Testing for Marijuana Usage

The place: any courtroom in any jurisdiction in America.

The time: all day, every day…or at least Monday through Friday.

The players: a defense attorney and a client, and sometimes a judge and/or prosecutor too.

The question (nice version): “Can you pass a drug test TODAY?” or

The question (graphic version): “Can you pee clean TODAY?”

 

As a proof of bond or probation compliance, as a condition of a plea-bargain, or simply because a defendant was acting strangely in court, drug screening of defendants via a urine analysis (UA) test is a well-established part of today’s criminal justice system.  With that in mind, let’s look at some important facts to consider regarding UA testing and the use of marijuana.
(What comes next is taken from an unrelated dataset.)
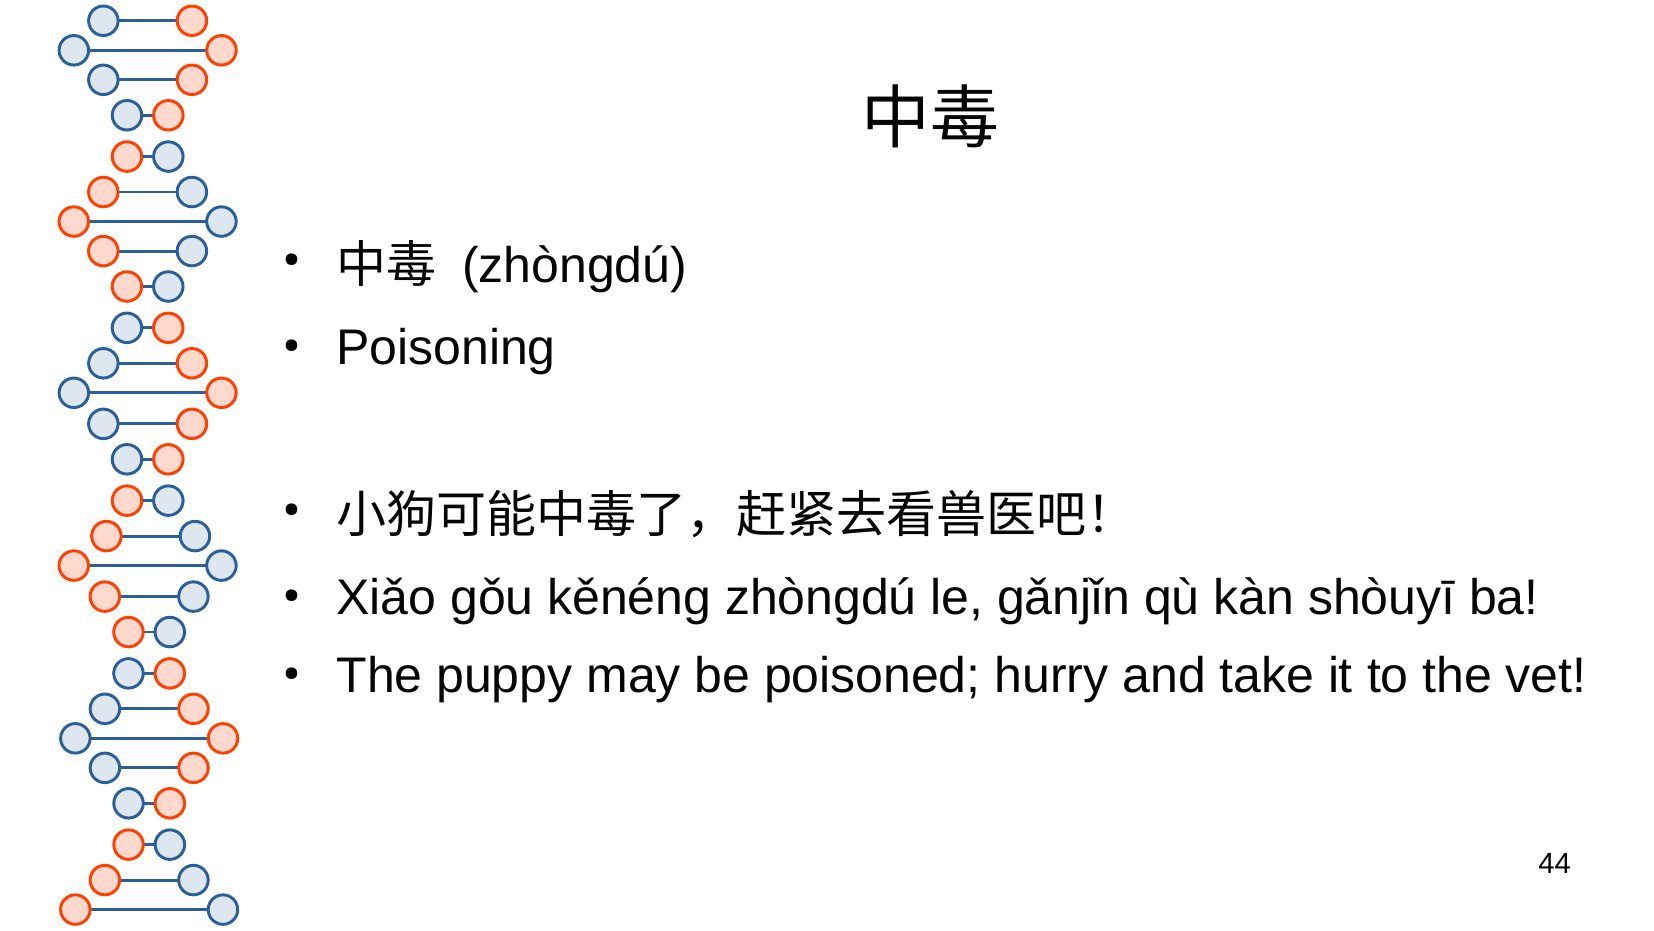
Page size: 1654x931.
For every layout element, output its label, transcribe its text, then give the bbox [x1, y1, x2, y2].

list 中毒 (zhòngdú) Poisoning 小狗可能中毒了，赶紧去看兽医吧！ Xiǎo gǒu kěnéng zhòngdú le, gǎnjǐn qù kàn shòuyī ba! The puppy may be poisoned; hurry and take it to the vet! [265, 224, 1595, 764]
title 中毒 [265, 35, 1595, 189]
Many illegal drugs are water soluble, that is, they dissolve in water.  What that means for your body is that they arrive, do their thing, and then rapidly get excreted out by the body through its natural elimination processes when you go to the bathroom.  Although there will be traces of the drug in your system, the body is not “storing” the drug anywhere inside your body, so the traces will be hard to detect in even a few days, generally.  Of course there are variables such as dosage size and what exact drug is being checked for.  But again, generally speaking, a simple UA will not detect the presence of many illegal narcotics if the user consumed the drug more than a week prior.

Marijuana however, is quite different.  The active ingredient in marijuana, tetrahydrocannabinol (THC), is extremely fat soluble (link: https://www.healthyhorns.utexas.edu/marijuana.html).  Once consumed, fat soluble substances (legal or otherwise) are dissolved and stored in the body’s fatty tissue and liver.  The body wants to hold on to these fat soluble substances.  Thus, unlike the water soluble drugs, fat soluble drugs leave the body very slowly.  Slower time exiting the body means a much longer detection time.  As such, a UA can detect the usage of marijuana anywhere from three to six weeks prior to testing.

It is important to note that generally UA testing is not checking for THC itself, but rather for a substance called 9-carboxy-THC.  This substance is created by the body in reaction to exposure to THC and stays around in the body far longer than the THC itself.  The high is gone, but the evidence lingers on.

The rate that THC and 9-carboxy-THC is eliminated from the body is highly variable from person to person.  Someone may “test clean” after a less than a month, while another person may “show dirty” for pot even five or six weeks later.  Some of the variables that may increase or decrease the detection time include the potency and amount of marijuana consumed, how frequently the user has used marijuana, the method of ingestion, and the general variances in the metabolism from one person to the next.

Now all of this is not intended to give anyone the “inside scoop” on how to beat a UA for pot.  Rather, I hope that learning more about the physiology of the marijuana in the body will lead to a better understanding of the significant risks one runs when choosing to consume marijuana while you have a criminal case pending.  Fair or not, when you find yourself as a defendant, Big Brother IS watching you.  It’s best to play it safe.